I looked at Tigerman. “So you guys don’t know much about what he’s been up to?”

“Didn’t say that. Some of the guys we used were careless, but that guy Aaron is pretty useful. And Buckles is right. He is a snitch.”

“You sure?” I noticed they were using the present tense. Either they didn’t know Aaron was dead, or they were pretty good at this.

“Yeah. He’s pretty dumb.” Tigerman took the blunt. “He’ll believe anything he hears if he thinks you aren’t talking to him. So he’s a great way to send stuff to the cops that you want them to hear, but can’t tell them outright.”

“You mean like stuff that’s going on that you want stopped?” I shook my head when he offered it to me again.

“Some of that,” he said, looking critically at the burning end. “But mostly just, what do they call ’em, red berries? Like when you send ’em off in the wrong direction?”

“Red herrings?” I asked.

“Maybe. Like, you want a clear road for a midnight run, so you talk about planning a big heist at a truck stop in the opposite direction. So this guy Aaron, he sneaks back and snitches, only the info he’s got is wrong. Then they’re keeping an eye on the truck stop, not where you want to go.”

“Good technique if you can make it work,” Banjo said. “But how many times can you pull that?”

Tigerman grinned, showing broken and blackened teeth. “Quite a bit, when you come right down to it. Next time the snitch is around, you talk about how you had to call off the gig cause there were so many cops out on the road in the area. That gets them thinking that maybe they weren’t careful enough, or at least they headed it off, so they’re waiting for the next time Aaron brings them a plan.”

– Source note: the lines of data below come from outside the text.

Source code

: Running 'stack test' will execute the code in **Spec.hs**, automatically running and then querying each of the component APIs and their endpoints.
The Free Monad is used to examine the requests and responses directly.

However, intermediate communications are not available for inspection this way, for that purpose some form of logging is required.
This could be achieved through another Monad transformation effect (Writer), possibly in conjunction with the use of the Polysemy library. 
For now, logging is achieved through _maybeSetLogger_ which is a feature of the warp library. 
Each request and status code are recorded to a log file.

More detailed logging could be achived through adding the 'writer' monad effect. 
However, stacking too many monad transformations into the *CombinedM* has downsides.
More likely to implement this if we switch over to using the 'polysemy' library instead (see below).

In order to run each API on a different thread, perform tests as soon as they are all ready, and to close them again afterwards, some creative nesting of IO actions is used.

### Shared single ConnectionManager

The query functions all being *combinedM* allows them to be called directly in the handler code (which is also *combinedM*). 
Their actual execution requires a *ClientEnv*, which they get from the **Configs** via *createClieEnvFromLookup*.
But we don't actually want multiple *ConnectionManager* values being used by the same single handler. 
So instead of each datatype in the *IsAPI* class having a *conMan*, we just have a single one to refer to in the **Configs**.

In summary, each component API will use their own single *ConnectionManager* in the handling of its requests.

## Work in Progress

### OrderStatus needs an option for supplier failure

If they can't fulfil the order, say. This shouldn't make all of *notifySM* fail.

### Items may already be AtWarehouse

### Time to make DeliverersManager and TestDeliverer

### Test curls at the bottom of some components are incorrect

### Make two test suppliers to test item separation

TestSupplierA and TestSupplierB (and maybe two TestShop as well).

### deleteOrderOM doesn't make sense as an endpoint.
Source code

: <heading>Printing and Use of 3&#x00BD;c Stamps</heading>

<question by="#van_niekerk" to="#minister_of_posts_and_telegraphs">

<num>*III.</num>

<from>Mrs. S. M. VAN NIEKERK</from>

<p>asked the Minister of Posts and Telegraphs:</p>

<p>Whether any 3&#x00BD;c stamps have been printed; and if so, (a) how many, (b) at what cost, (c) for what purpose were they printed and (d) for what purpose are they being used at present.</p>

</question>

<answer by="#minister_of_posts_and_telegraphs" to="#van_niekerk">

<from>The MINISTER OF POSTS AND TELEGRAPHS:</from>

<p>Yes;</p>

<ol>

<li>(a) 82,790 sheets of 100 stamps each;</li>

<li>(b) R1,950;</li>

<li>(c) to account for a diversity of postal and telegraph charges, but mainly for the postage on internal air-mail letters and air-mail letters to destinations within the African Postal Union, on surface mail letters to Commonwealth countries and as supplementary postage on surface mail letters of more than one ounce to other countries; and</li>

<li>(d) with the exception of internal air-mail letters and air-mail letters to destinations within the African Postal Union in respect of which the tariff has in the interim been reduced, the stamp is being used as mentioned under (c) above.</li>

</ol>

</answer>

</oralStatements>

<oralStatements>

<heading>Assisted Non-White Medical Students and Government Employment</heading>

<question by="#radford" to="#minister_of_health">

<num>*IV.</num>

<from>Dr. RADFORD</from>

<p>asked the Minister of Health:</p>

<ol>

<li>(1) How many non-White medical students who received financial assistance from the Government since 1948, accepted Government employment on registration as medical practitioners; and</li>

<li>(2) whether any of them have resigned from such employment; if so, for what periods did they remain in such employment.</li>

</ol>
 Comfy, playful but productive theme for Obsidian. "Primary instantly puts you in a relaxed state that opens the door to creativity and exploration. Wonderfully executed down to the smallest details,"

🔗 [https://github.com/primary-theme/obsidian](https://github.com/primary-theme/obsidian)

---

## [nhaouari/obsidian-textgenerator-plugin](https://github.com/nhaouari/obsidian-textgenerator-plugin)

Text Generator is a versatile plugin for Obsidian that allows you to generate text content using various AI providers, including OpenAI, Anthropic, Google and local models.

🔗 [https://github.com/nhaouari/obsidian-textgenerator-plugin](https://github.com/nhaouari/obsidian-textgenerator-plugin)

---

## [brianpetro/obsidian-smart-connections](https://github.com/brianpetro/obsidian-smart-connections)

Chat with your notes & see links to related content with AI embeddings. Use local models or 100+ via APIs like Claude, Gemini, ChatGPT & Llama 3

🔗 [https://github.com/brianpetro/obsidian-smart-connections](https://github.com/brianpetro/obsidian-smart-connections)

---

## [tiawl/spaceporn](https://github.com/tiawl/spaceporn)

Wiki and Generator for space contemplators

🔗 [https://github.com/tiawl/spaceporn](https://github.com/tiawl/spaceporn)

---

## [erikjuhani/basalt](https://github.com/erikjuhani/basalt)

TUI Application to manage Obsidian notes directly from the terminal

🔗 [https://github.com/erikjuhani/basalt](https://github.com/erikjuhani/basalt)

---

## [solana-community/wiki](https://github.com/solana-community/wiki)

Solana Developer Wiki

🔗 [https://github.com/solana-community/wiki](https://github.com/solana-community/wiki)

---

“What kind of heists do you make Aaron think you’re trying to pull?” I asked.

“Mostly hijackings. You know, semis with loads of computers or TVs. Then you not only got the truck to sell, you got the cargo, too. Used to be big business.” He shook his head. “But we stopped doing much of that a while ago.”

“Why?”

“Too dangerous. They’ve infiltrated the buyers. Sting operations and such.”

“How about the chop shop?” I asked.

“That was just dumb.” Tigerman leaned back. “A couple of the younger guys, they set that up. I mean, we was doing okay taking cars and driving them straight down to the port. They’d be loaded quick on a ship and be off to Africa or South America, a lot of the time before the owner even reported them missing. Especially if you took them from long-term parking at the airport.”

“Old Buckles said Aaron was looking at luxury cars around here,” Banjo said.

“Yeah.” Tigerman tried to take another toke, but the blunt had gone out. He peered at the end. “And that was stupid. You never piss in your own backyard. Even if it’s easier.”

“Then why were they doing that?” I asked.